Count the lines in the data below that contain the string "الليل", with uppercase and lowercase treated as different, and give only the number.
* * * * * * *
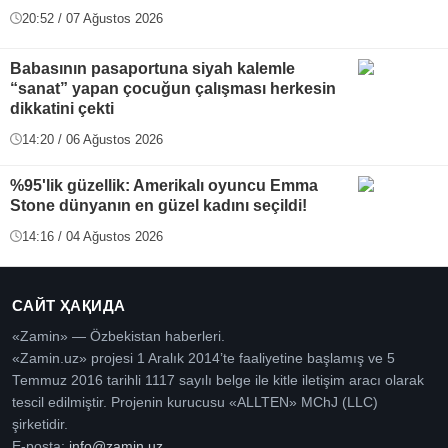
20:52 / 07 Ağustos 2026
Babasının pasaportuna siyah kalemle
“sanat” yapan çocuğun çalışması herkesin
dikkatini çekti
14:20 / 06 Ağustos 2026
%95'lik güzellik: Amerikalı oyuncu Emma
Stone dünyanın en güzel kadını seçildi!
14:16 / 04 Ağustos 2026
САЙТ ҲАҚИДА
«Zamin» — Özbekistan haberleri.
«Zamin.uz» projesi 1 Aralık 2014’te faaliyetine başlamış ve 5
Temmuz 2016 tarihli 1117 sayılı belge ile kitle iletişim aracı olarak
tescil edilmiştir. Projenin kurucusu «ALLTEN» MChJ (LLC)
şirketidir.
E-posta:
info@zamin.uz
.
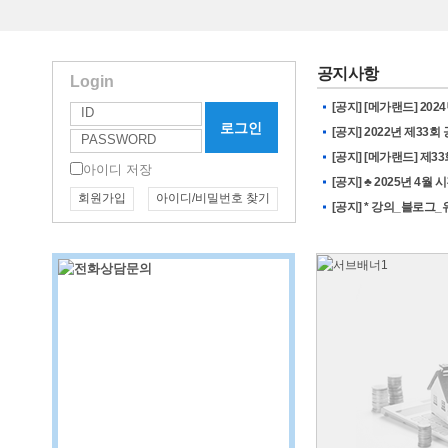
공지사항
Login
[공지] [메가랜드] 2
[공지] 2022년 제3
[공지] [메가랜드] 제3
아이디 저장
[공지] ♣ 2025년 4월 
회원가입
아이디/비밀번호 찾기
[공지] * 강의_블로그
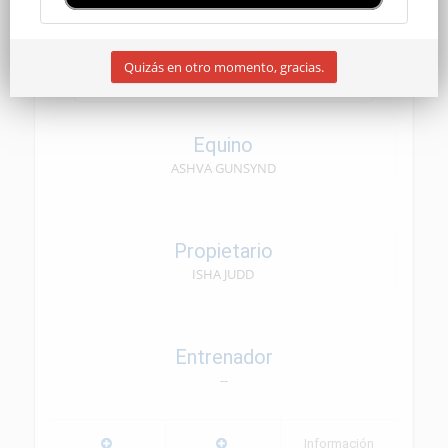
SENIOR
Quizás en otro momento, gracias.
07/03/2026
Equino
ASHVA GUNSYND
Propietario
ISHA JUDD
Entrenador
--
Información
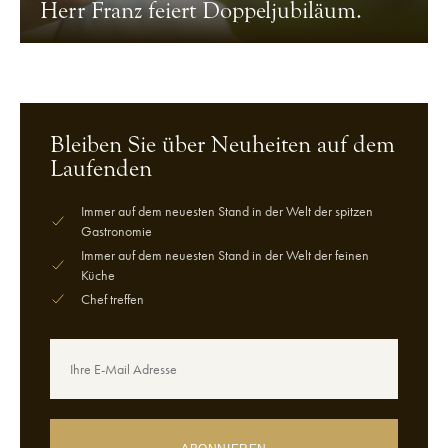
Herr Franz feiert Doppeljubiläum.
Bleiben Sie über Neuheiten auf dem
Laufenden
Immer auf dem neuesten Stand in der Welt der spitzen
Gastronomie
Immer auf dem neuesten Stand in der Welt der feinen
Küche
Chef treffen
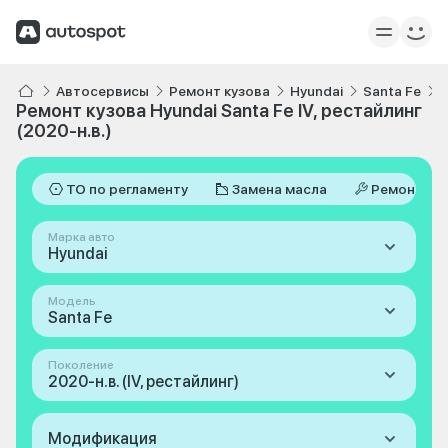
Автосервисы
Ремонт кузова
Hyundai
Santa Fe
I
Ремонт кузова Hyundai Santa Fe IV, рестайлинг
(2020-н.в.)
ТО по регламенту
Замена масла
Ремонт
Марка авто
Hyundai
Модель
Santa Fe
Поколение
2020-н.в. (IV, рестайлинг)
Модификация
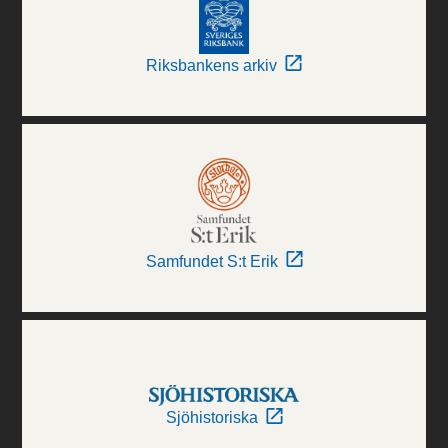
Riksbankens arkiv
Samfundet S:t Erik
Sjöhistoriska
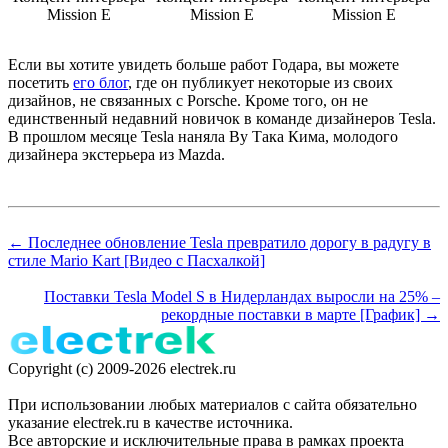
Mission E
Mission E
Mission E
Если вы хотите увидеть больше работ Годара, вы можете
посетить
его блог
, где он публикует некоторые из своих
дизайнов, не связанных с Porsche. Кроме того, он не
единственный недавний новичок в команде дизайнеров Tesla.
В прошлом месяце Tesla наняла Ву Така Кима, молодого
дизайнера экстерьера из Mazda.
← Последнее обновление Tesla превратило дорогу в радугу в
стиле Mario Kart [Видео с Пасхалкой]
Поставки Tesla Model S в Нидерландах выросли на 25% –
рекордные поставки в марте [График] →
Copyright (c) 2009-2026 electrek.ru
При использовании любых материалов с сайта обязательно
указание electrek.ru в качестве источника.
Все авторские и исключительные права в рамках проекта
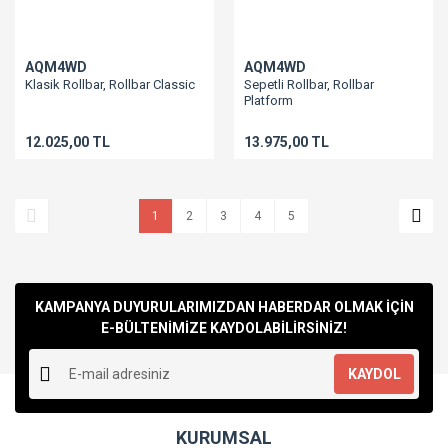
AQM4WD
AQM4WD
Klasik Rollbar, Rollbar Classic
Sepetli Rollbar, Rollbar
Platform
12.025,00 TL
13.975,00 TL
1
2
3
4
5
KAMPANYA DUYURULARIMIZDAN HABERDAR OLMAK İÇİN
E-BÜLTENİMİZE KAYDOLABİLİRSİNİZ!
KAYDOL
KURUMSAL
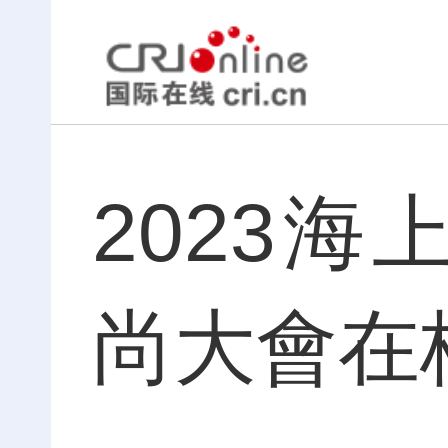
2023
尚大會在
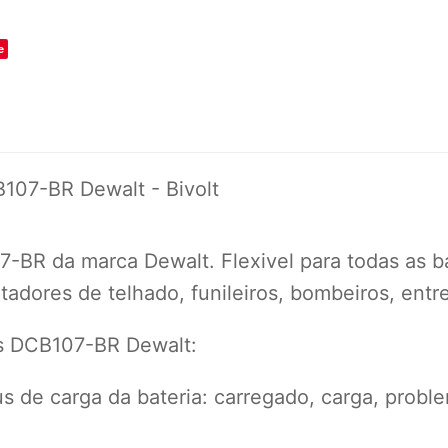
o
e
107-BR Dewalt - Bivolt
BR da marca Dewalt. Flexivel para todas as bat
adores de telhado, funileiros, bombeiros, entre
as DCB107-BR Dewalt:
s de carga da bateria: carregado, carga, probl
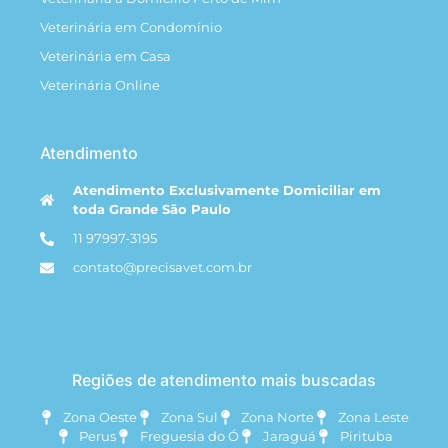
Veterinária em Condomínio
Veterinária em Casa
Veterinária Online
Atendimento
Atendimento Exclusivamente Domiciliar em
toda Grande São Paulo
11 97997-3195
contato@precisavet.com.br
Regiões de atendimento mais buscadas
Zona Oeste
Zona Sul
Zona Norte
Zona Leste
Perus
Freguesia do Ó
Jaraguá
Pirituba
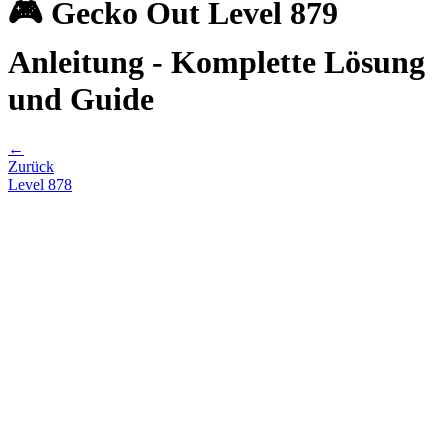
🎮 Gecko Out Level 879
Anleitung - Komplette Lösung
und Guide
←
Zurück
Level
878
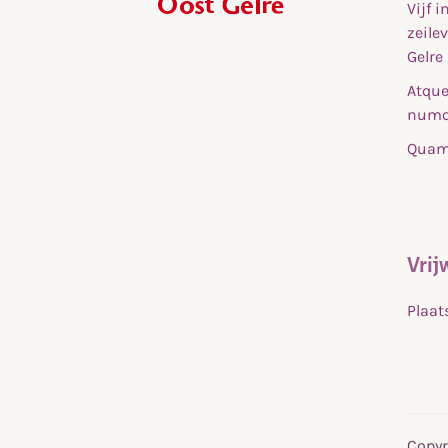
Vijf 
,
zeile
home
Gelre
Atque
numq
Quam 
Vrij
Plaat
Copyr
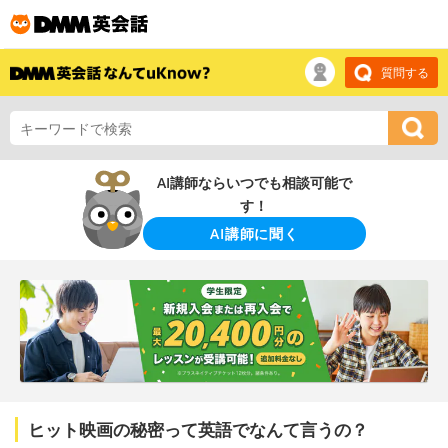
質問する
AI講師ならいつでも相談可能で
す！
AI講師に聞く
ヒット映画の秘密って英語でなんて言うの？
* * * * * * *
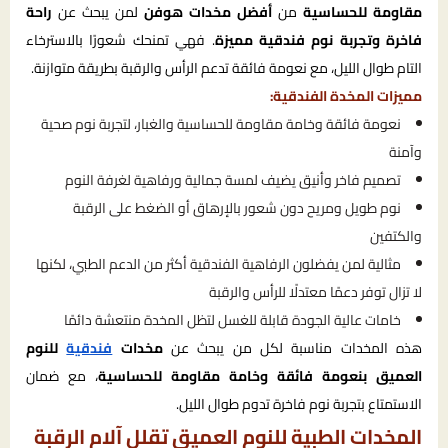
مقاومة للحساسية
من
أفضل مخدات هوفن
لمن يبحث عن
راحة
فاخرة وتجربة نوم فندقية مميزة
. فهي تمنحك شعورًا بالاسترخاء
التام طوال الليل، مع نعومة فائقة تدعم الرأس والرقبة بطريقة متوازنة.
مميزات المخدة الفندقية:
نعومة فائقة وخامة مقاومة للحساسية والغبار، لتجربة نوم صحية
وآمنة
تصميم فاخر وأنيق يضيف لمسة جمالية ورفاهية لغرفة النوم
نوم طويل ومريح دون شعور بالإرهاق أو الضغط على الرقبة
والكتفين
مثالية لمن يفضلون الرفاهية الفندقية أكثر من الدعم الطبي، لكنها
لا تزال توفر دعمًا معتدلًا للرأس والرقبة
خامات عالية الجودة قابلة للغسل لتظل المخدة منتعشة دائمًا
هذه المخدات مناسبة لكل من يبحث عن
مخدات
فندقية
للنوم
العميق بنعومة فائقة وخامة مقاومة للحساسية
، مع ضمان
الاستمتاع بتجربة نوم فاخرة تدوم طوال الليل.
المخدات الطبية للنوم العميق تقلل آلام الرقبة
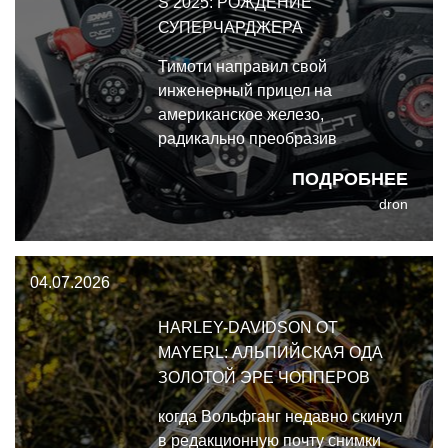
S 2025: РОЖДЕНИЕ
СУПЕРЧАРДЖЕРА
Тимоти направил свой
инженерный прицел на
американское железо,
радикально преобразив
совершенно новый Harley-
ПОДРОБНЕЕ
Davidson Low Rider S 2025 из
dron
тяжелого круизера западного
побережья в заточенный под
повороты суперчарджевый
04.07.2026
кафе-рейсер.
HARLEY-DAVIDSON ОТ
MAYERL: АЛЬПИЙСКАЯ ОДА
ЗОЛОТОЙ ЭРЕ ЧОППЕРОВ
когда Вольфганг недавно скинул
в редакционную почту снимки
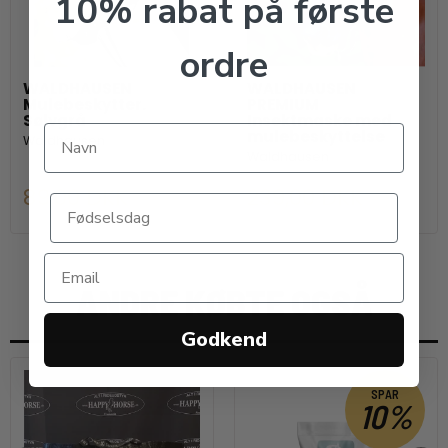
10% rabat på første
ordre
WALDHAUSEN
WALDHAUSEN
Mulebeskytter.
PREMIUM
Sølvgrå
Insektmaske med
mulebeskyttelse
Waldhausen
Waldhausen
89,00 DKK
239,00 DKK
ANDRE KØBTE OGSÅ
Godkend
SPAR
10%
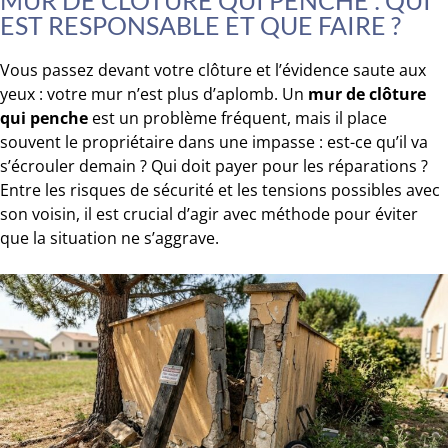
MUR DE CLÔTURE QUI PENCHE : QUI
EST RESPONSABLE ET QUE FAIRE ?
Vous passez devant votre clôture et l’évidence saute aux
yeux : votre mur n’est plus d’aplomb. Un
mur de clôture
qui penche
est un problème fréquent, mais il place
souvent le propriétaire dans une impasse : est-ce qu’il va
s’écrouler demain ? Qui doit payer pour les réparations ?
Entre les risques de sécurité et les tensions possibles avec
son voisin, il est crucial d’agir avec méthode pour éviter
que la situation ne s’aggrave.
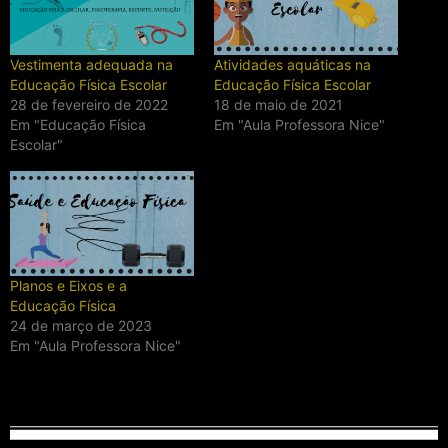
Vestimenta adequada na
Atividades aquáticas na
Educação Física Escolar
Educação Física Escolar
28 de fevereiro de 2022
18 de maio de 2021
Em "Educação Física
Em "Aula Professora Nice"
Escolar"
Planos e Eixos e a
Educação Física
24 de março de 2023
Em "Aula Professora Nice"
* * * * * * *
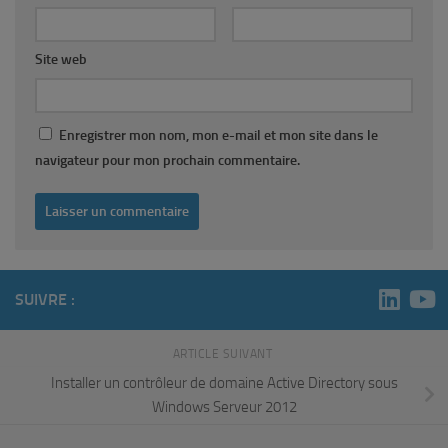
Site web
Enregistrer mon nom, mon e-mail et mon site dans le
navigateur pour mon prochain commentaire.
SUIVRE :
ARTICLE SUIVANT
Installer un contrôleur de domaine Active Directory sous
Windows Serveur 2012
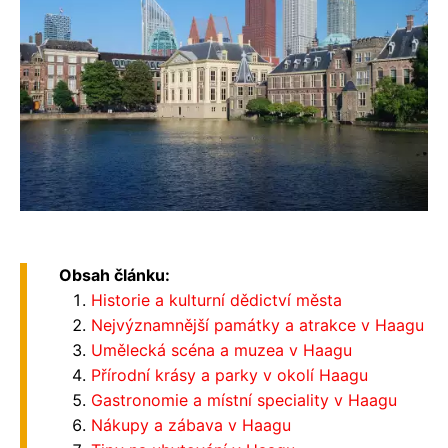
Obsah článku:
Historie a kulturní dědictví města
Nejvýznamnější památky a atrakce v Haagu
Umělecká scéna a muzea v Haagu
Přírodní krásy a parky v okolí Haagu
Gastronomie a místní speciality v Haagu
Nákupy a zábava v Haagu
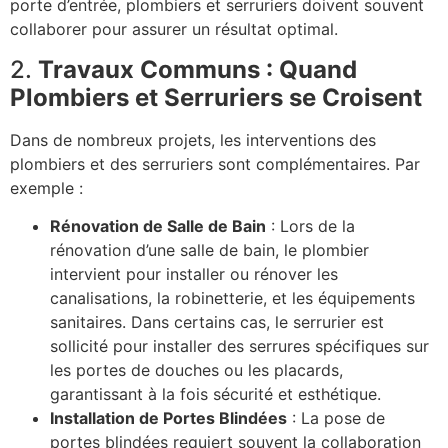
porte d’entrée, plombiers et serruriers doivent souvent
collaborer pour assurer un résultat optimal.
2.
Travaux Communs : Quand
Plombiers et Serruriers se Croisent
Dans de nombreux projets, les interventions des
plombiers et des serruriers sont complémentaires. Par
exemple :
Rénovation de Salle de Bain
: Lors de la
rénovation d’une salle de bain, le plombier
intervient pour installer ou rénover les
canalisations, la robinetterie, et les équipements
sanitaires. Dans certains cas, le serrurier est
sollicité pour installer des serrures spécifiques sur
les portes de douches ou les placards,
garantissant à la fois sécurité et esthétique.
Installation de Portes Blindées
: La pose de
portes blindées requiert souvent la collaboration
* * * * * * *
• Answer space
2